Work item → Where in the entries below does "Docs" appear? Copy every line that has it.

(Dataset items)

◆ ◆ ◆ ◆ ◆

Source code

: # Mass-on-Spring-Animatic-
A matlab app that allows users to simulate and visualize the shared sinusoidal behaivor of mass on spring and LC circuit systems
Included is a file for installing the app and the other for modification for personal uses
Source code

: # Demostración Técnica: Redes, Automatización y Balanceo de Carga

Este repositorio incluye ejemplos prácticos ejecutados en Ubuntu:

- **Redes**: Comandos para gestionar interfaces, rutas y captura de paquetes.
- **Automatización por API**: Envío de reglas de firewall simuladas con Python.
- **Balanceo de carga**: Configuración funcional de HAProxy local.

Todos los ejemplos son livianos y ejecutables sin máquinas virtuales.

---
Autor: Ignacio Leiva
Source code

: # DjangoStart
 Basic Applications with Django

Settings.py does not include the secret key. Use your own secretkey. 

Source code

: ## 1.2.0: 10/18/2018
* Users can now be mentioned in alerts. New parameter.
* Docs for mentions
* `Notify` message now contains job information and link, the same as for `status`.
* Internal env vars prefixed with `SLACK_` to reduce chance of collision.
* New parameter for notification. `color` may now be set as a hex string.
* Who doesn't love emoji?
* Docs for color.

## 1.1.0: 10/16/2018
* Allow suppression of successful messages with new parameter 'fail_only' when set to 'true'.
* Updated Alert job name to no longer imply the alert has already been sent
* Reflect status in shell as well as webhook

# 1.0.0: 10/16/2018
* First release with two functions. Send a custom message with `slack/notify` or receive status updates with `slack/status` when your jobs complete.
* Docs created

◆ ◆ ◆ ◆ ◆

Output →
* Docs for mentions
* Docs for color.
* Docs created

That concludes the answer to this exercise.